[Dataset content Boundary: Start]
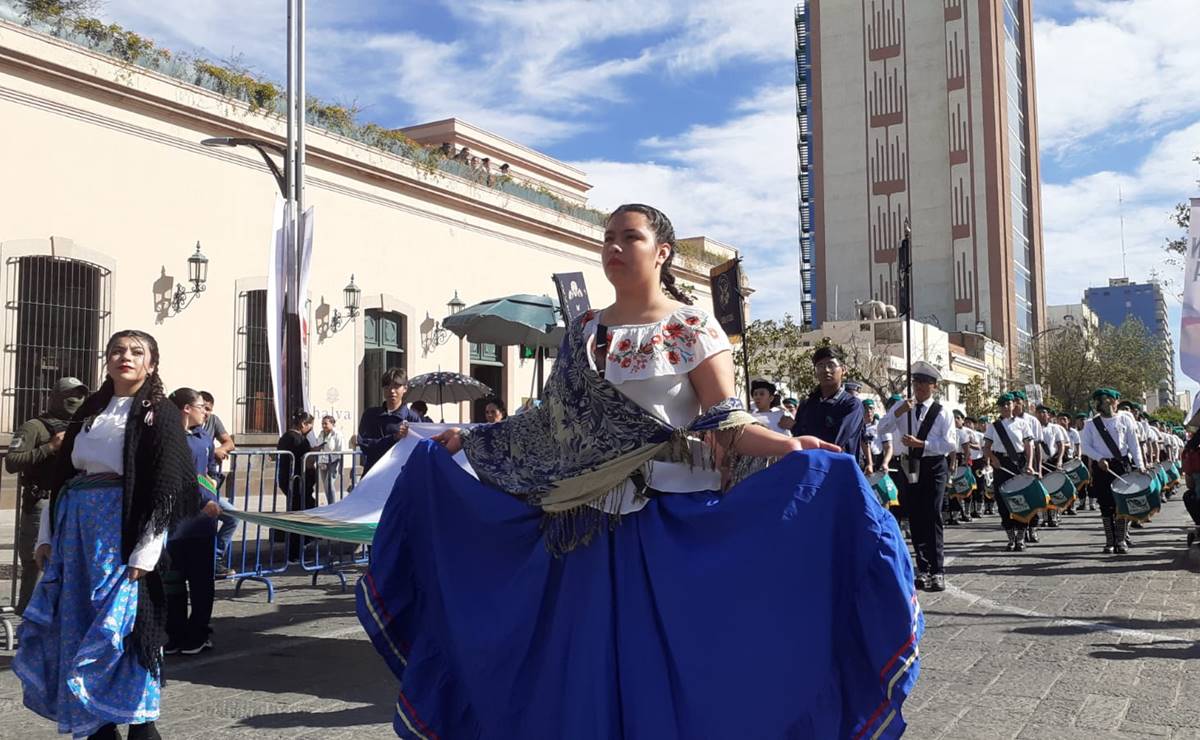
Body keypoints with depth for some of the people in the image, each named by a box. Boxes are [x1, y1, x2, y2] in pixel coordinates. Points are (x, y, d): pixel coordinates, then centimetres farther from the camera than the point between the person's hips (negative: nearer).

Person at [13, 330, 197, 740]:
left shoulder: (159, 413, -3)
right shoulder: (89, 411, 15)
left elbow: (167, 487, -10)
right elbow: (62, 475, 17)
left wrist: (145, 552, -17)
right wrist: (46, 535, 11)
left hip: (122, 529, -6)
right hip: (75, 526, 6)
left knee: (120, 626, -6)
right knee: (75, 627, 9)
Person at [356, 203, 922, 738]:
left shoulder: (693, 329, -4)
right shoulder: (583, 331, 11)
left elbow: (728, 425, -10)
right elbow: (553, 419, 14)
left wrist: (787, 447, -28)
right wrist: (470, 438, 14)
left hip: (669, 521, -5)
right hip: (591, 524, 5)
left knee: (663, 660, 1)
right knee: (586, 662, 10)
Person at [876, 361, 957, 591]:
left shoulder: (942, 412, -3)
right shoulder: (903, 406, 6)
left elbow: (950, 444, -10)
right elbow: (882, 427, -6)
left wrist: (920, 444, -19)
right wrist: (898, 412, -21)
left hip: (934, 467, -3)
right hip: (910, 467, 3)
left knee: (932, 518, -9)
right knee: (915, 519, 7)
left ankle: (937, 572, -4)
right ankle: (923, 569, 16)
[Dataset content Boundary: End]
[Dataset content Boundary: Start]
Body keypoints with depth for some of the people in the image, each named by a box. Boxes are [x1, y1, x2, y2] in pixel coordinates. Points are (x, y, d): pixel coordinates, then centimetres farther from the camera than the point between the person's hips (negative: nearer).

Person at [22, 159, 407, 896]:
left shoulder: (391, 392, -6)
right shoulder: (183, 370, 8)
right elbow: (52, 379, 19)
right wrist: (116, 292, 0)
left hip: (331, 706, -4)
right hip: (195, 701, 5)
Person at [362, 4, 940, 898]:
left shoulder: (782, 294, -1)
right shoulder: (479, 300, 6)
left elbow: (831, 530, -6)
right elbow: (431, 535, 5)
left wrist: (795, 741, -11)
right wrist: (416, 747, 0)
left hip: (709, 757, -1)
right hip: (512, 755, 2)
[Dataset content Boundary: End]
[Dataset content Boundary: Start]
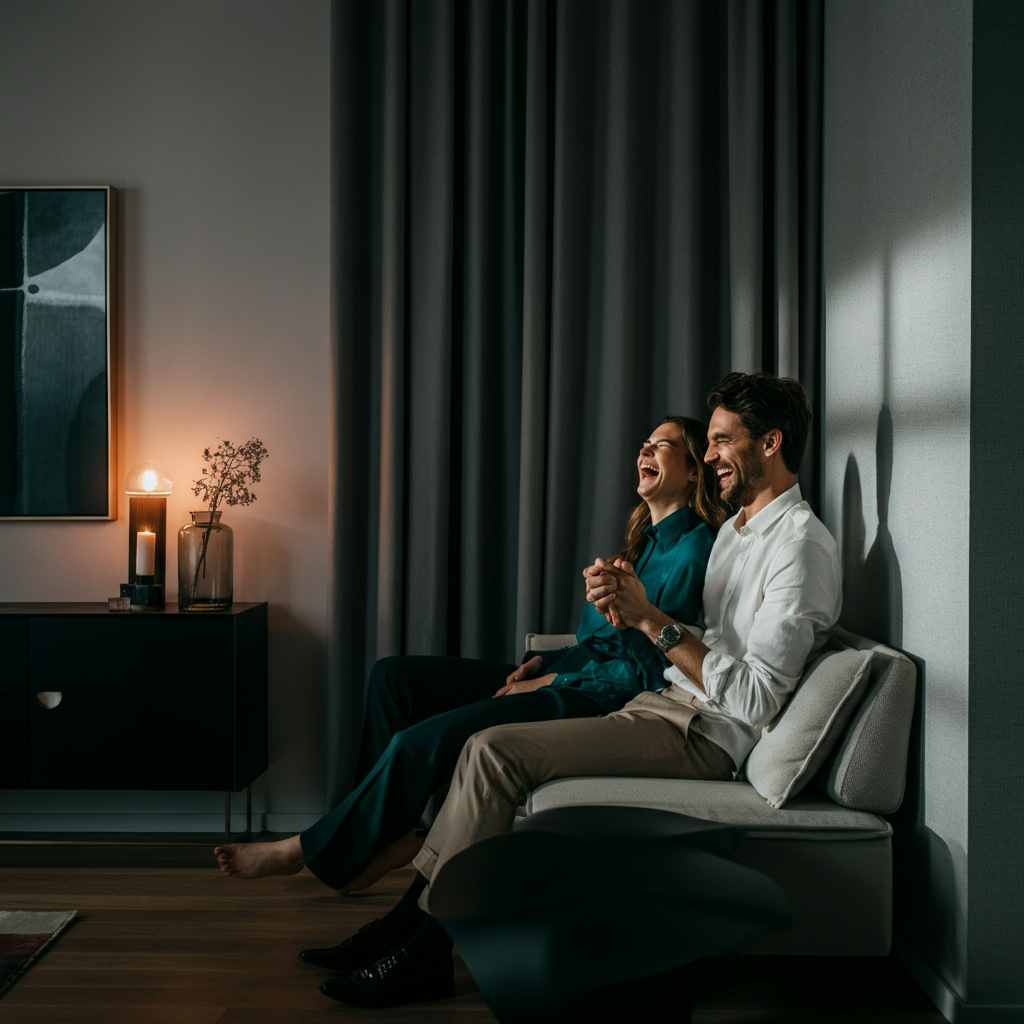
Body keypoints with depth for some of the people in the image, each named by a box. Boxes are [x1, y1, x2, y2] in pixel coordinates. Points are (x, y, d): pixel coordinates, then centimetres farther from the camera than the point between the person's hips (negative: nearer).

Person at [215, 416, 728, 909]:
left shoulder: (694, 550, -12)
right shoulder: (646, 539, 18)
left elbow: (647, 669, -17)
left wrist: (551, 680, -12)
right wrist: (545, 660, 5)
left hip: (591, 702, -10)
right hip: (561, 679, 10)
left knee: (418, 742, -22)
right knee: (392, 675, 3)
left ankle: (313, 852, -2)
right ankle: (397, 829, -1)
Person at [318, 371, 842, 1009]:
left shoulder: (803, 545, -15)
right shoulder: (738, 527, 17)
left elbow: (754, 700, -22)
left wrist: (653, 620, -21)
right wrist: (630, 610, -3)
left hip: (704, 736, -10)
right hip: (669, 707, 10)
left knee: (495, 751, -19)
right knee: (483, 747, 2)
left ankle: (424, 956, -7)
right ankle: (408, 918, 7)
[Dataset content Boundary: End]
Rewrite everything in the entries above from the line containing "right hip: (910, 467, 3)" down to the line containing "right ankle: (923, 569, 16)", both included, and decrease every number in the keypoint values (the x and y coordinates and the depth) by 129.

- **Reply**:
right hip: (781, 338, -126)
left knee: (803, 389, -138)
right knee: (786, 390, -122)
left ankle: (808, 443, -133)
right ankle: (794, 440, -113)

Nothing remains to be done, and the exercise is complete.